**Input data:**
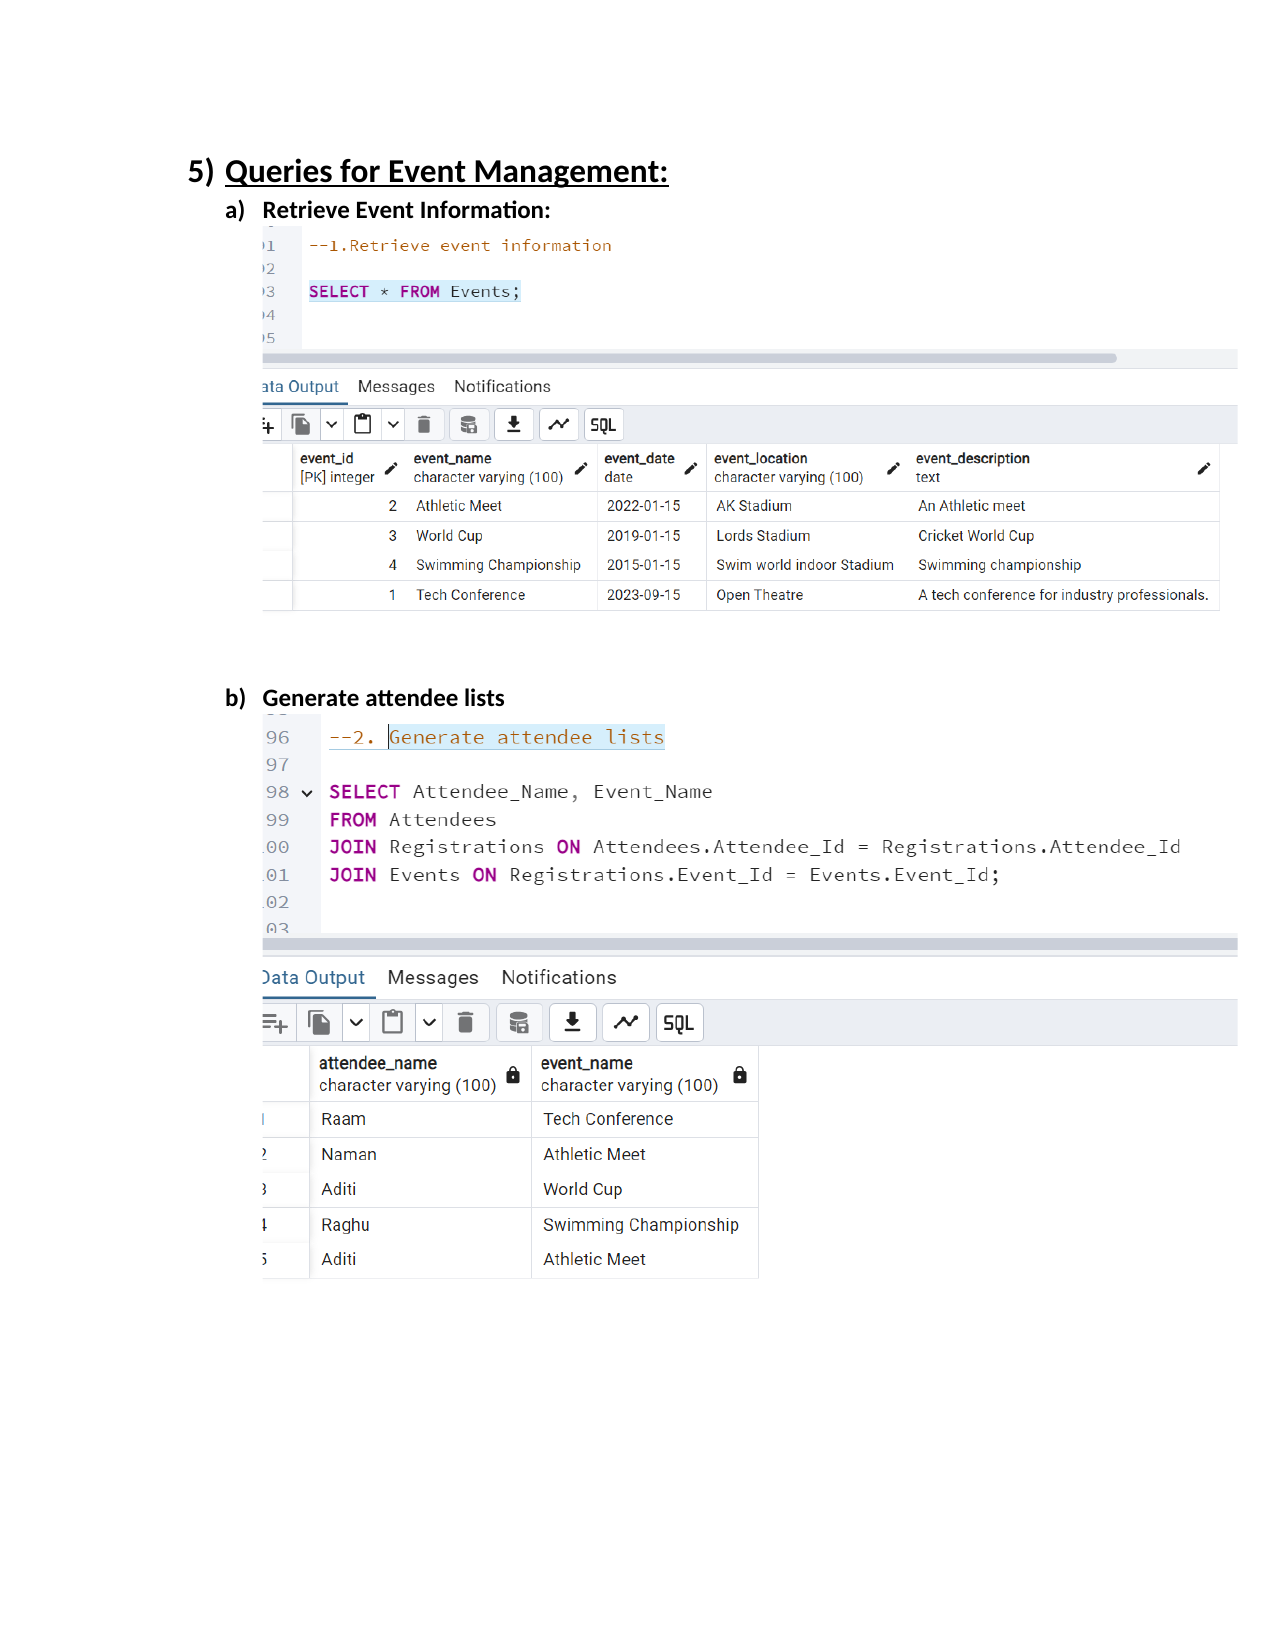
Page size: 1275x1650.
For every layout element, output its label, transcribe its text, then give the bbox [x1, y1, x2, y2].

picture [262, 714, 1238, 1293]
list Generate attendee lists [225, 682, 1125, 712]
picture [262, 226, 1238, 680]
list Retrieve Event Information: [225, 194, 1125, 224]
list Queries for Event Management: [187, 150, 1125, 191]
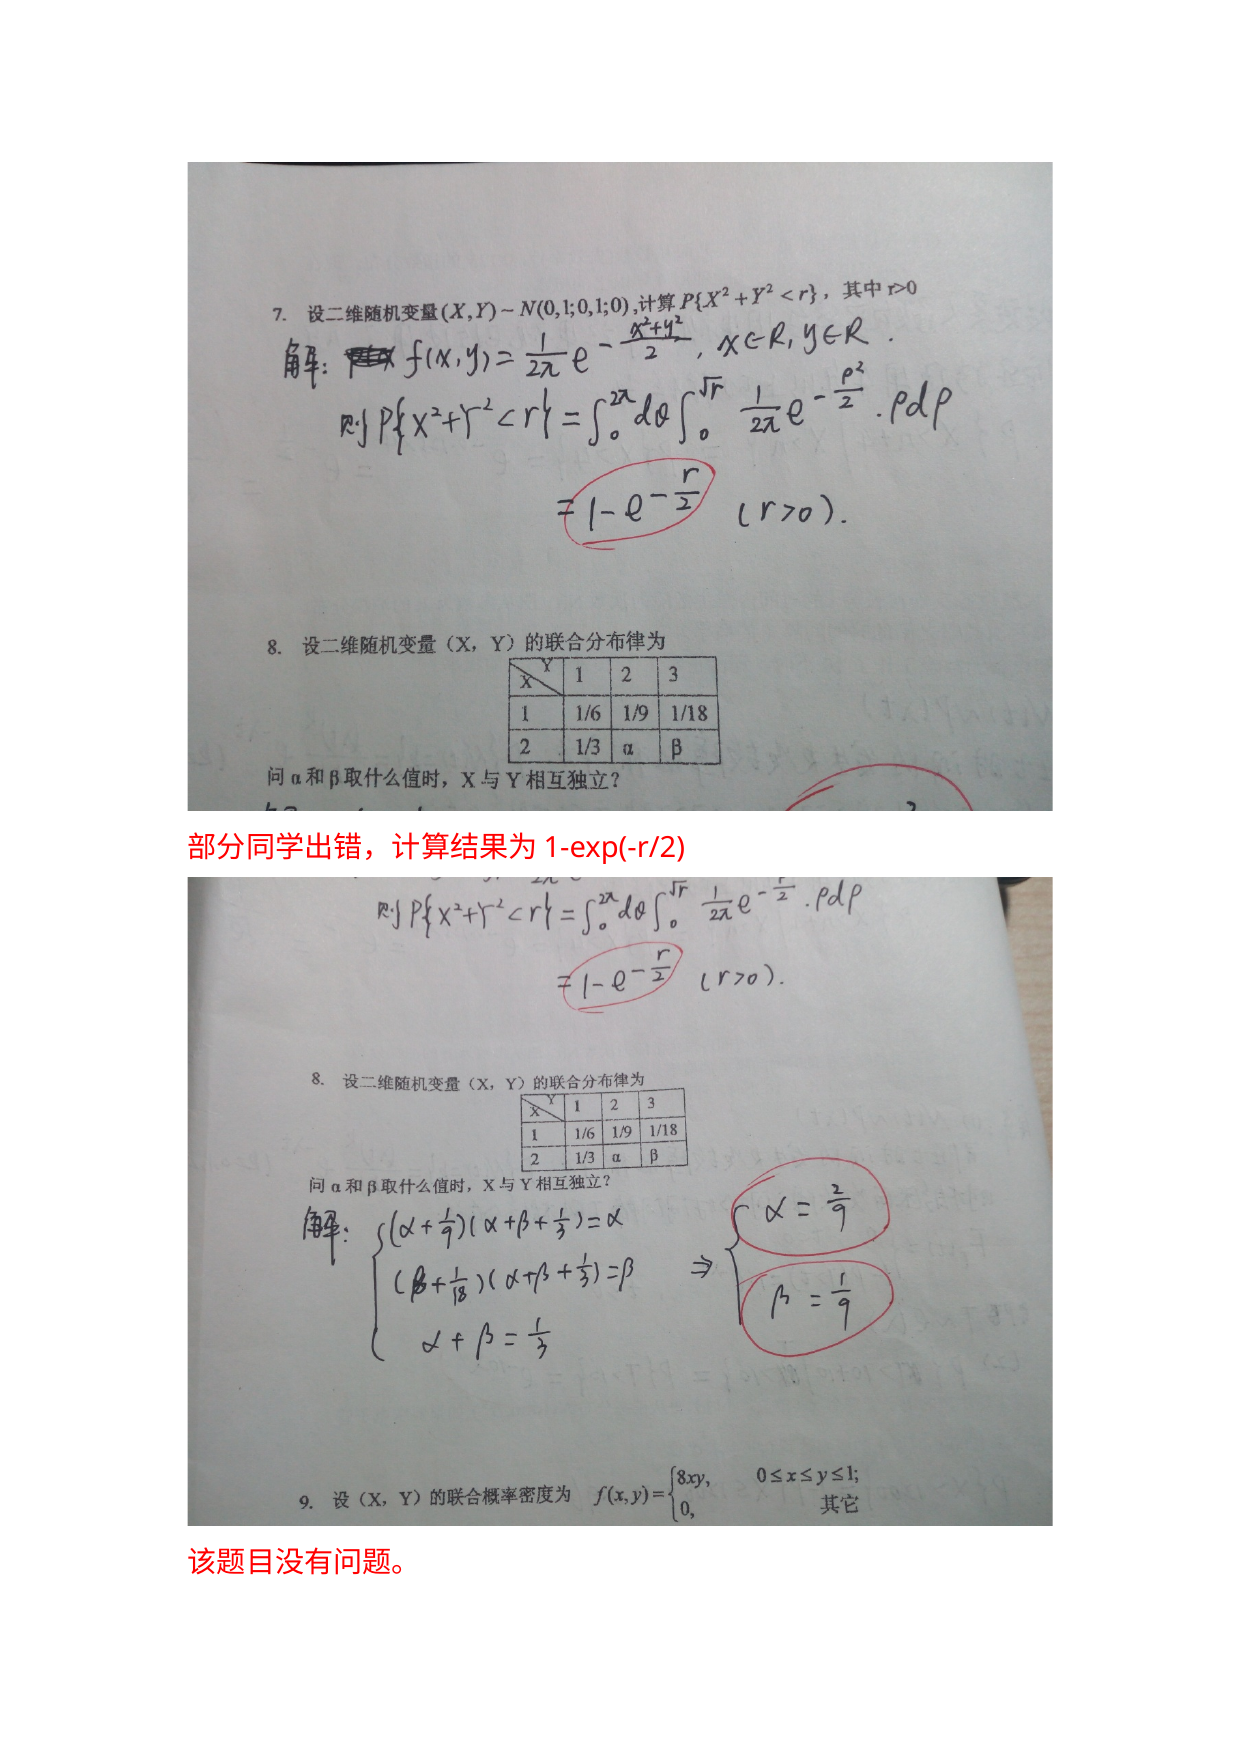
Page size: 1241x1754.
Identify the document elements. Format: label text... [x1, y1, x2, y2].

picture [187, 162, 1053, 811]
text 该题目没有问题。 [187, 1527, 1053, 1592]
text 部分同学出错，计算结果为1-exp(-r/2) [187, 812, 1053, 877]
picture [187, 877, 1053, 1526]
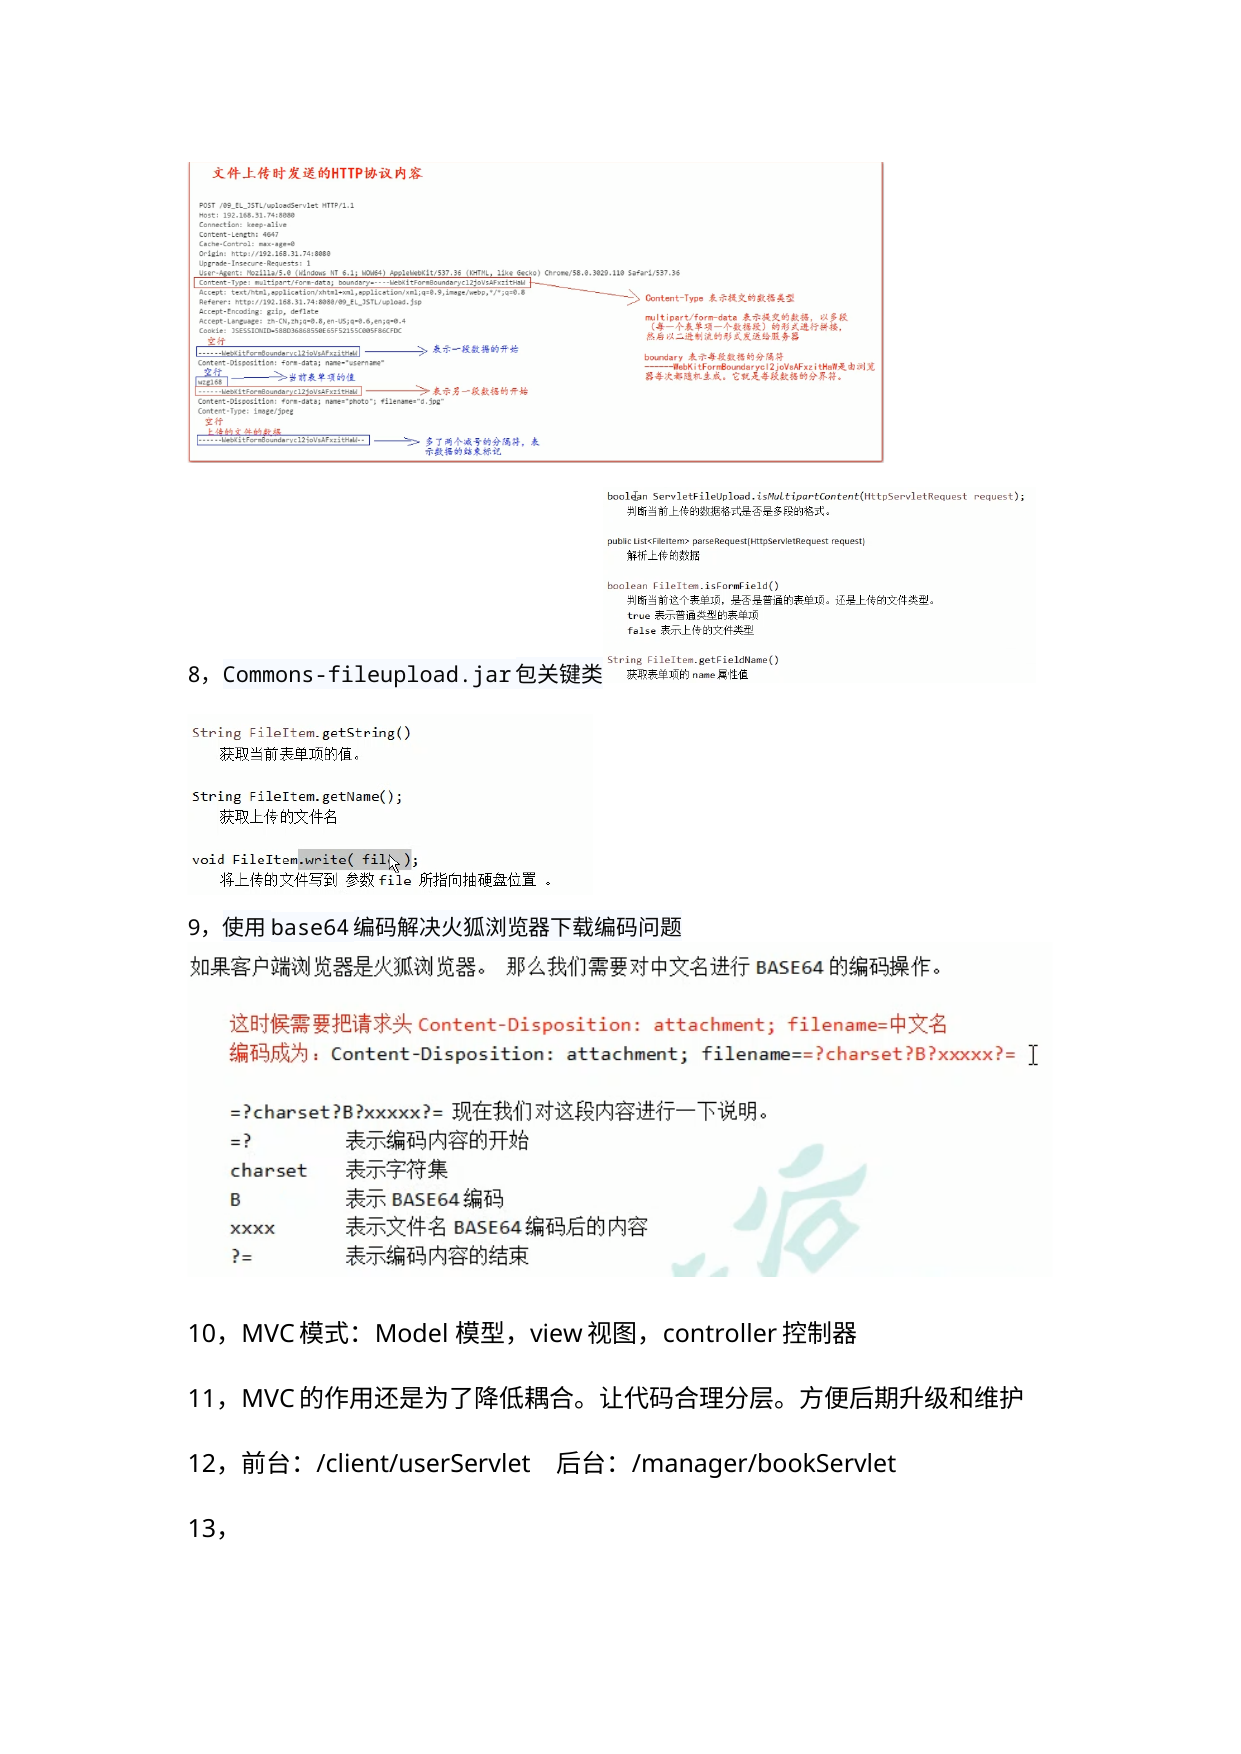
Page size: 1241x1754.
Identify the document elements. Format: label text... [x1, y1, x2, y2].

list 使用base64编码解决火狐浏览器下载编码问题 [187, 909, 1053, 942]
picture [187, 714, 593, 895]
list 前台：/client/userServlet 后台：/manager/bookServlet [187, 1429, 1053, 1494]
picture [187, 942, 1053, 1277]
picture [603, 487, 1036, 683]
list MVC的作用还是为了降低耦合。让代码合理分层。方便后期升级和维护 [187, 1364, 1053, 1429]
list Commons-fileupload.jar包关键类 [187, 487, 1053, 909]
list MVC模式：Model 模型，view视图，controller控制器 [187, 1299, 1053, 1364]
picture [187, 162, 885, 463]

**Exercise prompt:** Every line of the data above should be repeated exactly. Omit the pictures.

**Result for this exercise:**
Page size: 1275x1650.
For every layout element, output its label, transcribe its text, then give the bbox [x1, y1, x2, y2].

picture [262, 714, 1238, 1293]
list Generate attendee lists [225, 682, 1125, 712]
picture [262, 226, 1238, 680]
list Retrieve Event Information: [225, 194, 1125, 224]
list Queries for Event Management: [187, 150, 1125, 191]
Page size: 1241x1754.
Identify the document elements. Format: label text... [x1, y1, x2, y2].

picture [187, 162, 1053, 811]
text 该题目没有问题。 [187, 1527, 1053, 1592]
text 部分同学出错，计算结果为1-exp(-r/2) [187, 812, 1053, 877]
picture [187, 877, 1053, 1526]
Page size: 1241x1754.
Identify the document elements. Format: label text... [x1, y1, x2, y2].

list 使用base64编码解决火狐浏览器下载编码问题 [187, 909, 1053, 942]
picture [187, 714, 593, 895]
list 前台：/client/userServlet 后台：/manager/bookServlet [187, 1429, 1053, 1494]
picture [187, 942, 1053, 1277]
picture [603, 487, 1036, 683]
list MVC的作用还是为了降低耦合。让代码合理分层。方便后期升级和维护 [187, 1364, 1053, 1429]
list Commons-fileupload.jar包关键类 [187, 487, 1053, 909]
list MVC模式：Model 模型，view视图，controller控制器 [187, 1299, 1053, 1364]
picture [187, 162, 885, 463]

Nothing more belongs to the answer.